Easy Hungarian Chicken & Spaetzle

Don’t be mad at me for saying this (especially if you’re a Canadian and it’s anywhere from December to March), but sometimes, just sometimes, I miss winter.  I miss snow lightly falling, fireplaces, coming into a warm house, stomping off the snow, getting some hot chocolate going to warm up the children, or turning the oven on in preparation to make a meal for family or friends in which the scents and warmth please our senses.  It’s such a comforting feeling.

I don’t miss the other parts of winter, the driving, the frozen windshields, the who-is-going-to-warm-up-the-car-for-the-kids battle … but I can’t deny I miss parts of the changing of seasons.  To me, that’s when food was actually comforting, warming, inviting.

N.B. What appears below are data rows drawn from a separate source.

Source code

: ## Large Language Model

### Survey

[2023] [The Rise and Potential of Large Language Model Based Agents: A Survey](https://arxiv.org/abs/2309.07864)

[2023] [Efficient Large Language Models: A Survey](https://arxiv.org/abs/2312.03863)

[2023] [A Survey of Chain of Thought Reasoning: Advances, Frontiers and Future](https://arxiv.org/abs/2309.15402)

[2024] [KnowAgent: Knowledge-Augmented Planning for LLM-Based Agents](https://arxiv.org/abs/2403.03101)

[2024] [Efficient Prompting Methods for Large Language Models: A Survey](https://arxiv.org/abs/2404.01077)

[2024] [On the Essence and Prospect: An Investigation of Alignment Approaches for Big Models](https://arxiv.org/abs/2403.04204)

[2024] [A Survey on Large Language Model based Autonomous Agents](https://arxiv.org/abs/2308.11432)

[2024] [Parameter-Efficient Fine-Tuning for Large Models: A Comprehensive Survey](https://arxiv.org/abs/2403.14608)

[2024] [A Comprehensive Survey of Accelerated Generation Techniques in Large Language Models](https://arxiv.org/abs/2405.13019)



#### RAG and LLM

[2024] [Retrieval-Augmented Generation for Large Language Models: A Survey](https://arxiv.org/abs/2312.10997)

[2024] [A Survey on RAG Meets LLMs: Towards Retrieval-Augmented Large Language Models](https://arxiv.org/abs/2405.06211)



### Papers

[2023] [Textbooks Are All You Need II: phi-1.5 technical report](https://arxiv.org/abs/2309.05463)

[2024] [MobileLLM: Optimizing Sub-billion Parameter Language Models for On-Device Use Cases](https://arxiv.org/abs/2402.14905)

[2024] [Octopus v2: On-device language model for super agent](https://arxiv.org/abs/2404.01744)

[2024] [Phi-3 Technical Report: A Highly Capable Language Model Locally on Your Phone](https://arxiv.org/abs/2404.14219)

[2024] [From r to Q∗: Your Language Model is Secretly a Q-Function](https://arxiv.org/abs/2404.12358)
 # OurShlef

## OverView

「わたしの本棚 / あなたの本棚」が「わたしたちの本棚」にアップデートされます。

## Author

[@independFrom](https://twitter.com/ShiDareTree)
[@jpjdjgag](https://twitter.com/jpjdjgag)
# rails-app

I have no objection to spending a whole day slicing, dicing, simmering, steaming, baking, you name it, it’s my happy place.  But lets be honest, those kinds of days don’t always happen when it’s just too hot to do anything but siesta.

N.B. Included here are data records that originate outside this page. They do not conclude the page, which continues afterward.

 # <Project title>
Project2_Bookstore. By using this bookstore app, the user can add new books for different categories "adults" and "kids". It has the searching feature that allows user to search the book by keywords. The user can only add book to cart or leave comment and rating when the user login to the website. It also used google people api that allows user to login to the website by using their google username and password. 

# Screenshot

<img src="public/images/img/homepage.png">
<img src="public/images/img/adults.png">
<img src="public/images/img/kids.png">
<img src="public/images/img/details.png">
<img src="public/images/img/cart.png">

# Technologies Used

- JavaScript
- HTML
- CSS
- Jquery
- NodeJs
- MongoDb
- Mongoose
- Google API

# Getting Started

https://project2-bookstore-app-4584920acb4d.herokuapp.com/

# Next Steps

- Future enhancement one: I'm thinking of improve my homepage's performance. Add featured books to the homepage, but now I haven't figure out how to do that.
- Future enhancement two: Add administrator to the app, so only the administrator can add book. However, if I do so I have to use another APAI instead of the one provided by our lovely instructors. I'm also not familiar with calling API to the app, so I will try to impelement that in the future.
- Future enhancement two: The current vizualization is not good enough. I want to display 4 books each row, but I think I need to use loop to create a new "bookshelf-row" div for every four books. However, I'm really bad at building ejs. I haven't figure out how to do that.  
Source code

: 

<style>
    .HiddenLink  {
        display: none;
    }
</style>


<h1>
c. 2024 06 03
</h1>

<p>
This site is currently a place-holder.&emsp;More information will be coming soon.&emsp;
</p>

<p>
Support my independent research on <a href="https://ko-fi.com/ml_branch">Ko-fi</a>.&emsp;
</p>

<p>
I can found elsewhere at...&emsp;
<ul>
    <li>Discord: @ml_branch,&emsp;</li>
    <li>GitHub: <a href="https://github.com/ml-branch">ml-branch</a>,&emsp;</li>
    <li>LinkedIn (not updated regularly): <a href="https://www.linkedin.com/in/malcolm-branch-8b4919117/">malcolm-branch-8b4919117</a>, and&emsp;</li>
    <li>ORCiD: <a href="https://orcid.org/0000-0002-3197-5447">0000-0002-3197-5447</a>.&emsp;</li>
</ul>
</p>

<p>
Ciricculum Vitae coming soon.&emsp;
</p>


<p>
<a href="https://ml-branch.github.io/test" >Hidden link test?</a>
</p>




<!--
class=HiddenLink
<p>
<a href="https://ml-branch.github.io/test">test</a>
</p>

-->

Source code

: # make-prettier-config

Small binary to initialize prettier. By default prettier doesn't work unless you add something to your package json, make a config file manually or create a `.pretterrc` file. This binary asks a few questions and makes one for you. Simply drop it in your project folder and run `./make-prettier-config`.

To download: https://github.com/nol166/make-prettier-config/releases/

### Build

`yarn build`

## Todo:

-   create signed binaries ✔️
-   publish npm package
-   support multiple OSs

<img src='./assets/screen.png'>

This recipe reminds me of a creamy meat stew that’s been simmered on the stove for hours as it warmed up my kitchen on a cold winter day.  But instead, when it’s 30 degrees here, I can whip this up in under 30 minutes and still have comforting food.  You can serve this over rice, mashed potatoes, or try something new, and make this spaetzle.

What is spaetzle?  The name comes most likely from the German word Spatzen which means “little sparrows”. Some say that before there were spaetzle tools, they would put dough into their hands like holding a little sparrow and put small pinches in the water. Another idea is that the dough was formed with two small spoons, making little oval shapes like little sparrows. How it got from Spatzen to Spaetzle is not clear.  What is clear, is that it’s budget friendly, simple, and a delicious form of dumpling.

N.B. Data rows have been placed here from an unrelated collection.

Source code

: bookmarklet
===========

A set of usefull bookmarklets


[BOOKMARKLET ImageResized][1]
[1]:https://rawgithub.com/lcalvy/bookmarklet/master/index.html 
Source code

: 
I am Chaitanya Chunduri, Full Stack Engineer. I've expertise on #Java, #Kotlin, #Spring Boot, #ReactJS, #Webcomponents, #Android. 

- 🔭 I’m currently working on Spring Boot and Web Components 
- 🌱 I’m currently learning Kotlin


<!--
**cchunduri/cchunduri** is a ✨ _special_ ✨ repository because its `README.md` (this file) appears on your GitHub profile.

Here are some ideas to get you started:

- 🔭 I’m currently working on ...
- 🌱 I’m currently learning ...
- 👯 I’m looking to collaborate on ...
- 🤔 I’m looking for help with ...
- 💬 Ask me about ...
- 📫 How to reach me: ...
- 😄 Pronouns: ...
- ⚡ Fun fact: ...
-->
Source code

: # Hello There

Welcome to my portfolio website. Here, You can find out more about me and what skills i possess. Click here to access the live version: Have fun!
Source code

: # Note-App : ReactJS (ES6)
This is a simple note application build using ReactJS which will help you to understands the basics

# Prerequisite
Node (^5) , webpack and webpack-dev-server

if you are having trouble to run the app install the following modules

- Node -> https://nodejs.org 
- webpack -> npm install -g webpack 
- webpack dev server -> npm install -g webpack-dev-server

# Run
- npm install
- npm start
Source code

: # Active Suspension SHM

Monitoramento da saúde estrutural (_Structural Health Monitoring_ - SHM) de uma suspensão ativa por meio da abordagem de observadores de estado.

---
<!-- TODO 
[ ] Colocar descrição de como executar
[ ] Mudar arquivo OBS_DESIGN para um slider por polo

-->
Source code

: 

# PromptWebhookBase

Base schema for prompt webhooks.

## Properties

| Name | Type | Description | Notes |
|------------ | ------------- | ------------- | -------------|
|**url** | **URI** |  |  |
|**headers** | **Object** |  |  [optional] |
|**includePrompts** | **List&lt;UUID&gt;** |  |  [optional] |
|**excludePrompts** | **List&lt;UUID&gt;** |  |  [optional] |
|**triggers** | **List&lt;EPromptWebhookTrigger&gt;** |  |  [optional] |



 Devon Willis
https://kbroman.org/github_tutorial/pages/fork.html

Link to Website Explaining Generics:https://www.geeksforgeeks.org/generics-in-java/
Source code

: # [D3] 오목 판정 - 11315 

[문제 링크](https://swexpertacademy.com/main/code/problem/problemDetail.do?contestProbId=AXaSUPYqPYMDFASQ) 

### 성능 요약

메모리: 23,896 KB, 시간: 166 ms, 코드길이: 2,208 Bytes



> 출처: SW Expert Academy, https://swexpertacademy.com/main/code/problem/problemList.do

It’s really as simple as mixing everything in a bowl, and picking out tiny pieces with a spoon, or pushing it through a colander.  If you are using spoons, make the pieces as small as possible, as they puff up when boiling.  Toss a little olive oil into the water to help them not to stick together.  They aren’t the prettiest dumplings out there, but they are goooood.




  • 1/4 cup butter + 1 Tab
  • 2 lbs boneless, skinless chicken breasts
  • 1 onion, chopped
  • 1 1/2 cups chicken broth
  • 3 Tab paprika
  • 2 Tab flour
  • 1 cup sour cream



Cut chicken into bite sized pieces.  In a bowl, combine flour, paprika, salt and pepper and whisk.

Heat large skillet over medium heat.  Melt 1/4 cup butter.  Add chicken and saute until chicken is lightly browned on each side.  Remove chicken from pan.

Add remaining 1 Tab butter to pan and saute onion until it is translucent.  Return chicken to pan.  Add chicken broth and gently simmer over low heat until chicken is cooked through.  Remove chicken (leave broth) from pan and tent loosely with foil.

Stir 2 Tab flour into the pan and boil until the sauce has thickened to your liking.  Add sour cream and return chicken to the pan and coat with the sauce.




  • 2 cups all-purpose flour
  • 4 eggs, lightly beaten
  • 1/3 cup milk (not fat-free or light)



In a bowl, stir the flour, eggs, milk, and salt until smooth (dough will be very wet, this is what keeps them moist, resist the urge to add more flour).

Put on medium pot of water to boil.  Take serving spoon and dip into hot water. Take small amounts of spaetzle mix and drop into water.  (or alternatively, pour dough into a colander coated with cooking spray, place over boiling water, push dough through in small pieces drop into boiling water).  Cook for two minutes or until dumplings are tender and float.  Remove with a slotted spoon, toss with butter.